Personally, I think you should think of an employer as an insurance company: they underwrite the risk that your venture will fail in the marketplace, in exchange for taking the vast majority of the rewards if it succeeds. Whether or not this is a good tradeoff depends a lot on things like external economic circumstances, your skill level, ideas you have for new markets, etc.


Much better put than my post.

There's some resonance between the scalable & non-scalable revenue streams. The details of what one does in the non-scalable portion can be massively amplified in the scalable portion.

It's as if, for some combination of business models, the quality of the non-scalable aspect becomes the exponent for the scalable aspect:

r = s^(nt)

revenue = scalable to the power of the non-scalable * time

Versus a pure non-scalable play, like straight consulting:

r = nt


> "Career experts generally favor scalable professions."

Says who? In my experience, "career experts" want to make sure their advisees get a decent job. If 90% of people who follow your advice fail at their career, I'm betting you don't stay a "career expert" for very long.


"Career experts" mostly sell books and enthusiasm. Failure ensures repeat business.

Consider how much you can earn as a doctor or lawyer by choosing a lucrative specialty and working to establish yourself in the field -- why does he discount that? Because he's selling a dream, not a career. It's hard to fantasize about going to medical school, doing a residency, and then doing further postgraduate work, especially if you're already out of school. It's easy to fantasize about entrepreneurship.


> It's easy to fantasize about entrepreneurship.

Nail, head.

HN is entrepreneur-porn.


HN is entrepreneur-porn.

Indeed. HN can inform and motivate.

But simply reading HN also satisfies the startup itch a little... and can thus wind up being an ersatz substitute for the real thing. For each person HN encourages, it might also satiate another in place.


> If 90% of people who follow your advice fail at their career, I'm betting you don't stay a "career expert" for very long.

Does the compensation of "career experts" actually depend on the success of folks who they advise?


It's vaguely charming/ironic that the Casnocha is doing pretty good in the scalable world of getting blog posts chatted about... Out of all the millions of blog posts, to be one of the few that random people will look at today...
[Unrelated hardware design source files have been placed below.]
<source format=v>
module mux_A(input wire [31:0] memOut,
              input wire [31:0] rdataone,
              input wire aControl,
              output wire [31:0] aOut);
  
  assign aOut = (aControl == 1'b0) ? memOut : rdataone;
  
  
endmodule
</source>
A career should be about what you want to do, not about how much money you can make.


A life should be about what you want to do, not how much money you can make. But if making as much money as you can at your job is necessary to finance your life goals, then that's fair enough. Work to live, don't live to work. I've friends who simply make as much money as they can 4-6 months of the year and devote the rest of their time to personal projects, and there's nothing wrong with that.
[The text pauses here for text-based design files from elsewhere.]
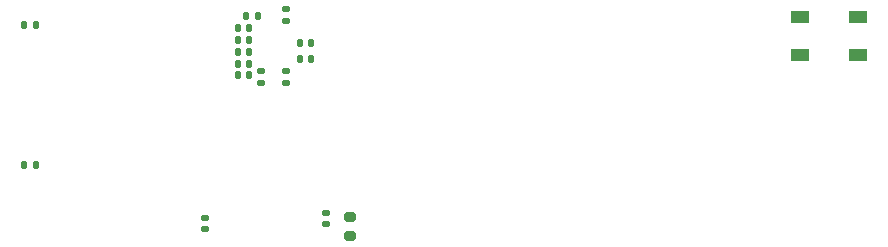
<source format=gtp>
G04 #@! TF.GenerationSoftware,KiCad,Pcbnew,7.0.1-0*
G04 #@! TF.CreationDate,2023-04-02T15:36:46-05:00*
G04 #@! TF.ProjectId,V0_Display,56305f44-6973-4706-9c61-792e6b696361,rev?*
G04 #@! TF.SameCoordinates,Original*
G04 #@! TF.FileFunction,Paste,Top*
G04 #@! TF.FilePolarity,Positive*
%FSLAX46Y46*%
G04 Gerber Fmt 4.6, Leading zero omitted, Abs format (unit mm)*
G04 Created by KiCad (PCBNEW 7.0.1-0) date 2023-04-02 15:36:46*
%MOMM*%
%LPD*%
G01*
G04 APERTURE LIST*
G04 Aperture macros list*
%AMRoundRect*
0 Rectangle with rounded corners*
0 $1 Rounding radius*
0 $2 $3 $4 $5 $6 $7 $8 $9 X,Y pos of 4 corners*
0 Add a 4 corners polygon primitive as box body*
4,1,4,$2,$3,$4,$5,$6,$7,$8,$9,$2,$3,0*
0 Add four circle primitives for the rounded corners*
1,1,$1+$1,$2,$3*
1,1,$1+$1,$4,$5*
1,1,$1+$1,$6,$7*
1,1,$1+$1,$8,$9*
0 Add four rect primitives between the rounded corners*
20,1,$1+$1,$2,$3,$4,$5,0*
20,1,$1+$1,$4,$5,$6,$7,0*
20,1,$1+$1,$6,$7,$8,$9,0*
20,1,$1+$1,$8,$9,$2,$3,0*%
G04 Aperture macros list end*
%ADD10RoundRect,0.200000X0.275000X-0.200000X0.275000X0.200000X-0.275000X0.200000X-0.275000X-0.200000X0*%
%ADD11R,1.500000X1.000000*%
%ADD12RoundRect,0.140000X-0.140000X-0.170000X0.140000X-0.170000X0.140000X0.170000X-0.140000X0.170000X0*%
%ADD13RoundRect,0.135000X-0.135000X-0.185000X0.135000X-0.185000X0.135000X0.185000X-0.135000X0.185000X0*%
%ADD14RoundRect,0.140000X0.140000X0.170000X-0.140000X0.170000X-0.140000X-0.170000X0.140000X-0.170000X0*%
%ADD15RoundRect,0.135000X0.135000X0.185000X-0.135000X0.185000X-0.135000X-0.185000X0.135000X-0.185000X0*%
%ADD16RoundRect,0.140000X-0.170000X0.140000X-0.170000X-0.140000X0.170000X-0.140000X0.170000X0.140000X0*%
%ADD17RoundRect,0.140000X0.170000X-0.140000X0.170000X0.140000X-0.170000X0.140000X-0.170000X-0.140000X0*%
G04 APERTURE END LIST*
D10*
X119360000Y-79085000D03*
X119360000Y-77435000D03*
D11*
X157470000Y-60550000D03*
X157470000Y-63750000D03*
X162370000Y-63750000D03*
X162370000Y-60550000D03*
D12*
X109890000Y-62450000D03*
X110850000Y-62450000D03*
D13*
X91810000Y-73050000D03*
X92830000Y-73050000D03*
D14*
X116100000Y-62750000D03*
X115140000Y-62750000D03*
D12*
X109890000Y-63450000D03*
X110850000Y-63450000D03*
D15*
X92830000Y-61150000D03*
X91810000Y-61150000D03*
D16*
X107080000Y-77510000D03*
X107080000Y-78470000D03*
D17*
X114000000Y-66080000D03*
X114000000Y-65120000D03*
D12*
X109890000Y-61450000D03*
X110850000Y-61450000D03*
D16*
X117320000Y-77070000D03*
X117320000Y-78030000D03*
D12*
X109890000Y-64450000D03*
X110850000Y-64450000D03*
X109890000Y-65450000D03*
X110850000Y-65450000D03*
X110610000Y-60400000D03*
X111570000Y-60400000D03*
D16*
X114000000Y-59870000D03*
X114000000Y-60830000D03*
D14*
X116080000Y-64050000D03*
X115120000Y-64050000D03*
D17*
X111880000Y-66080000D03*
X111880000Y-65120000D03*
M02*

</source>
Such trade-offs are common but they're still trade-offs. You're still effectively dividing yourself into two halves, and only because you're lacking the trust that life will favor those who engage fully to its offerings.

I don't mean to preach here as only you can know what kind of life is good for you at the time. But I think there's a immensely deep question beyond; that's why realising what you want is so damn hard in practise!

The reason I'm insisting on this is that I'm slowly beginning to hit the hard wall myself. I don't fully trust life myself either, yet. Trust also means letting go of lots of things you've believed that are important but which you're only attached to. Still, I'm afraid I can't prolong the current state of affairs for too long.


Aim for mediocrity because you'll pretty much get there anyway. And restrain your kids so they don't think big. Perfect recipes for a boring life.


Baahh... Its the old Risk v. Rewards thing all over again. Also easily explainable by standard economic theory. If some career/job/etc... carries a high risk of failure then those who succeed have to be richly rewarded to main the expected value at about the same.